Smiley’s People by John le Carré

‘Wish I had an enemy, I must say,’ Enderby remarked, turning a few pages. ‘Been looking for one for donkey’s years. Haven’t I, Sam?’

‘Night and day, Chief,’ Sam Collins agreed heartily, and sent his master a confiding grin.

Ben’s Place was the back room of a dark hotel in Knightsbridge and the three men had met there an hour ago. A notice on the door said ‘MANAGEMENT STRICTLY PRIVATE’ and inside was an ante-room for coats and hats and privacy, and beyond it lay this oak-panelled sanctum full of books and musk, which in turn gave on to its own rectangle of walled garden stolen from the park, with a fish-pond and a marble angel and a path for contemplative walks. Ben’s identity, if he ever had one, was lost in the unwritten archives of Circus mythology. But this place of his remained, as an unrecorded perquisite of Enderby’s appointment, and of George Smiley’s before him – and as a trysting ground for meetings that afterwards have not occurred.

‘I’ll read it again, if you don’t mind,’ Enderby said. ‘I’m a bit slow on the uptake this time of day.’

‘I think that would be jolly helpful, actually, Chief,’ said Collins.

Enderby shifted his half-lens spectacles, but only by way of peering over the top of them, and it was Smiley’s secret theory that they were plain glass anyway.

‘Kirov is doing the talking. This is after Leipzig has put the bite on him, right, George?’ Smiley gave a distant nod. ‘They’re still sitting in the cat house with their pants down, but it’s five in the morning and the girls have been sent home. First we get Kirov’s tearful how-could-you-do-this-to-me? “I thought you were my friend, Otto!” he says. Christ, he picked a wrong ‘un there! Then comes his statement, put into bad English by the translators. They’ve made a concordance – that the word, George? Um’s and ah’s omitted.’

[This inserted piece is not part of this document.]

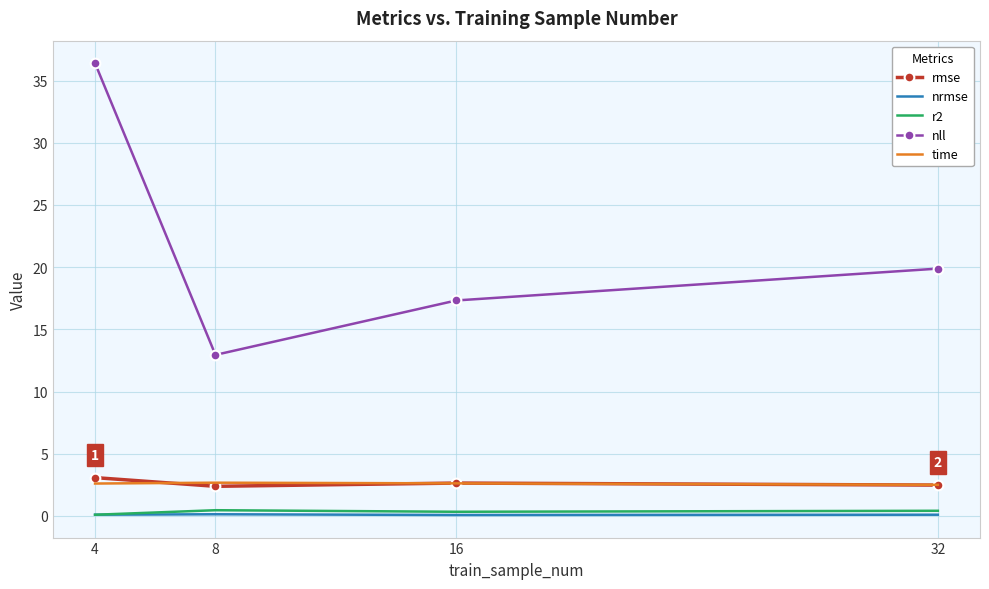

What is the minimum value for time?

2.5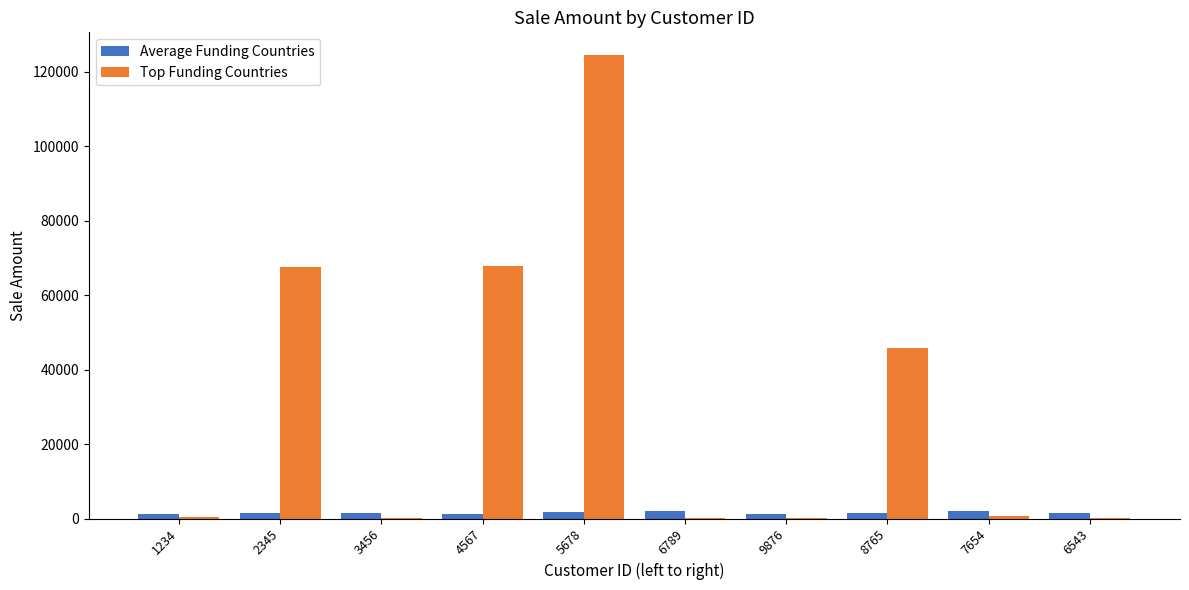

What is the maximum value shown in the chart?

124321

Whether it was the word or not, Smiley offered no answer. Perhaps he was not expected to. He sat very still in a leather armchair leaning forward over his clasped hands, and he had not taken off his brown tweed overcoat. A set of the Kirov typescripts lay at his elbow. He looked drawn, and Enderby remarked later that he seemed to have been on a diet. Sam Collins, Head of Operations, sat literally in Enderby’s shadow, a dapper man with a dark moustache and a flashy, ever-ready smile. There had been a time when Collins was the Circus hard-man, whose years in the field had taught him to despise the cant of the fifth floor. Now he was the poacher turned gamekeeper, nurturing his own pension and security in the way he had once nurtured his networks. A wilful blankness had overcome him; he was smoking brown cigarettes down to the half-way mark, then stubbing them into a cracked sea shell, while his doglike gaze rested faithfully on Enderby, his master. Enderby himself stood propped against the pillar of French windows, silhouetted by the light outside, and he was using a bit of matchstick to pick his teeth. A silk handkerchief peeked from his left sleeve and he stood with one knee forward and slightly bent as if he were in the members’ enclosure at Ascot. In the garden, shreds of mist lay stretched like fine gauze across the lawn. Enderby put back his head and held the document away from him like a menu.

‘Here we go. I’m Kirov. “As a finance officer working in Moscow Centre from 1970 to 1974 it was my duty to unearth irregularities in the accounts of overseas residencies and bring the culprits to book.” ‘ He broke off and peered over his glasses again. ‘This is all before Kirov was posted to Paris, right?’

‘Dead right,’ said Collins keenly and glanced at Smiley for support, but got none.

‘Just working it out, you see, George,’ Enderby explained. ‘Just getting my ducks in a row. Haven’t got your little grey cells.’

Sam Collins smiled brightly at his chief’s show of modesty.

Enderby continued : ‘ “As a result of conducting these extremely delicate and confidential enquiries, which in some cases led to the punishment of senior officers of Moscow Centre, I made the acquaintance of the head of the independent Thirteenth Intelligence Directorate, subordinated to the Party’s Central Committee, who is known throughout Centre only by his workname Karla. This is a woman’s name and is said to belong to the first network he controlled.” That right, George?’